The first part of a long-awaited report from Oklahoma State Auditor & Inspector Cindy Byrd on Epic Charter Schools was released Thursday. Byrd found a litany of problems in her investigation of the school that has faced legal scrutiny for years.
"I have seen a lot of fraud in my 23 years and this situation deeply concerns me," Byrd said at a Thursday press conference.
Byrd said the virtual charter behemoth owes Oklahoma taxpayers $8.9 million for a string of concerning actions in the 120-page investigative report.
Her report said Epic, the state’s largest virtual charter school, was given half a billion dollars over the last five years. And of that, at least $125 million has been siphoned through a learning fund that goes to families and a for-profit management company operated by Epic's founders Ben Harris and David Chaney.
Because there’s no oversight of that money, it appears that it didn’t go to actually educating kids, Byrd said. And that’s a big problem.
Those records remain tied up in litigation as Epic says they should remain private. But Byrd continues to fight for a full accounting of those dollars in court.
The audit report concludes that Oklahoma should consider that for-profit organizations running charter schools might not be a good idea.
Byrd referred to Thursday's report as part one of the investigative audit. It's unclear when part two will be released.
Byrd said she will be sharing her office's findings with the Attorney General's office, the Oklahoma State Bureau of Investigation and the Oklahoma Tax Commission, as well as the Office of Inspector General, the Internal Revenue Service and the Federal Bureau of Investigation.
In a statement on Twitter, Epic Charter Schools categorized Byrd's press conference as 'political theatrics' and called the audit a 'seeming endless fishing expedition.' The charter school said they would be providing a point-by-point response within 24 hours.
State officials quickly responded to the report.
Governor Kevin Stitt said his office is still reviewing the audit, but called the initial findings 'concerning.'
"Our state has recently invested in public education at the highest levels in our state’s history, and Oklahomans deserve accountability and transparency on how their hard-earned tax dollars are being spent," Stitt said in a statement.
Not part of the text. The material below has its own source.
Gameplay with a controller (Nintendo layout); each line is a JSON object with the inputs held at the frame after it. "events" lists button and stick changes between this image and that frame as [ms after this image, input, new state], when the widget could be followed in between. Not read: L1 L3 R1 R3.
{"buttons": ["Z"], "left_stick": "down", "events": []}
State Superintendent of Public Instruction Joy Hofmeister called the findings 'deeply disturbing.'
"In an education environment where every dollar is being stretched to the limit, these findings are deeply disturbing," Hofmeister said in a statement. "It is one thing for a public school to utilize the services of a private vendor, which is common practice, but when that private vendor operates the school in question and can manipulate that structure to obfuscate or mislead, there is something systematically wrong. Oklahomans deserve better."
Sen. Ron Sharp (R-Shawnee), a former public school teacher, has been demanding additional accountability for the state funds granted to Epic through the school funding formula. Administrators of the school sued Sharp for defamation, but an Oklahoma County district judge ruled against them and levied a $500,000 fine against the school for filing the lawsuit.
"The Oklahoma families who have put their faith in this school system need reassurance that their children are getting a proper education and not just being used in an illegal scheme to make the owners rich," Sharp said in a statement.
Sharp lost a primary runoff in August said bringing Epic's issues to light has been a 'difficult road.'
"My reputation and legislative career have been destroyed by what has now become Oklahoma’s largest school district because I brought their fraudulent activities to light," Sharp said. "Their attempt to stop my inquiries and silence my criticism has not been successful."